In detail

Going for a walk in summer: Avoid hot asphalt with your dog

Of course, you also want to treat your four-legged friend to his daily run in summer. However, caution is advised when going for a walk in high summer temperatures. Especially the hot asphalt under the paws can be painful for a dog. Walking on asphalt in summer can be a problem for your dog - Image: Shutterstock / Jolanta Beinarovica

Walking in midsummer can be very uncomfortable for your dog - after all, your furry friend cannot sweat like a human, but has to give off sweat through the tongue and paws. It also moves much closer to the asphalt heated by the sun. Its circulation can also be affected by the heat. In order to make your dog's summer as pleasant as possible, you should take some precautionary measures when walking the dog in the hot months.

Be careful when going for a walk in summer

It is best to take your dog for a walk on hot days only in the morning or evening hours when the sun is not burning so intensely from the sky. Make sure that dog harnesses or collars are not too tight - especially a collar that is too tight prevents the dog from panting and can therefore compensate for heat. In addition, you protect your four-legged friend by choosing shorter distances and taking a slower pace than usual, so as not to overwhelm the dog's circulation. A hot dog tour where your dog runs alongside the bike should be avoided entirely in hot temperatures. Commands such as "seat" or "seat" are also taboo on hot summer floors. Instead of asphalt and similar road surfaces, choose paths with sand, grass or earth as a base for the sensitive dog paws.

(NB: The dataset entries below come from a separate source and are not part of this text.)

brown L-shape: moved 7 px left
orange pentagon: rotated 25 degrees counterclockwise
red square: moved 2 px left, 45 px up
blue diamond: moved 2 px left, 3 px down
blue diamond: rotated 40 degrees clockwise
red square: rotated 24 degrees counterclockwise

How to test whether the surface is too hot

As a master or mistress, you don't necessarily notice in summer how much the street or sidewalk heats up under your shoes. In contrast, your dog runs "barefoot" on the hot asphalt. It is therefore better not to go for a walk in the afternoon when the plaster is really hot. You can do a test to determine whether the surface is really too warm for your dog. If you can't put the back of your hand on the hot asphalt for more than five seconds or if your skin hurts noticeably, you should keep your four-legged friend's paws off the road.

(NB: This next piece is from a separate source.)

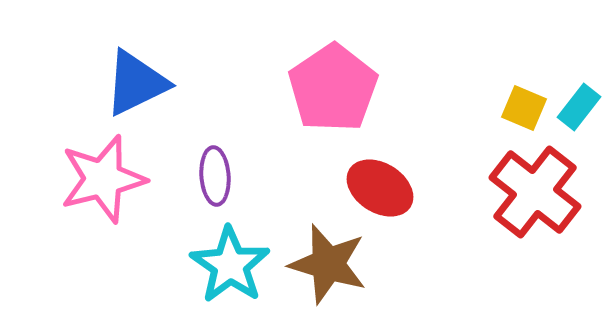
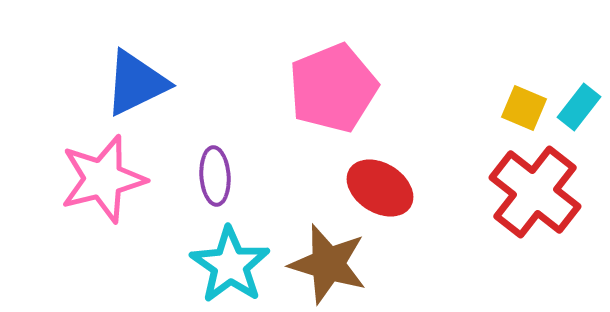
pink pentagon: rotated 12 degrees clockwise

Hot asphalt: dog shoes and ointment help

One way in which you can protect your dog or dog paws from hot surfaces in summer is dog shoes. Ask specialist retailers about suitable protective shoes for your animal partner and try it out on site to see if the dog shoes fit. Your dog may need to get used to it first; however, protection pays off in summer.

A general option for paw care is regular creaming with a special paw balm, which you can also get from pet stores. Paw balm is particularly useful for care after a walk, but does not protect against hot asphalt - the ointment is a care measure, not a protection. Basically, you should check your dog's paws again and again and, if necessary, remove foreign bodies and dirt.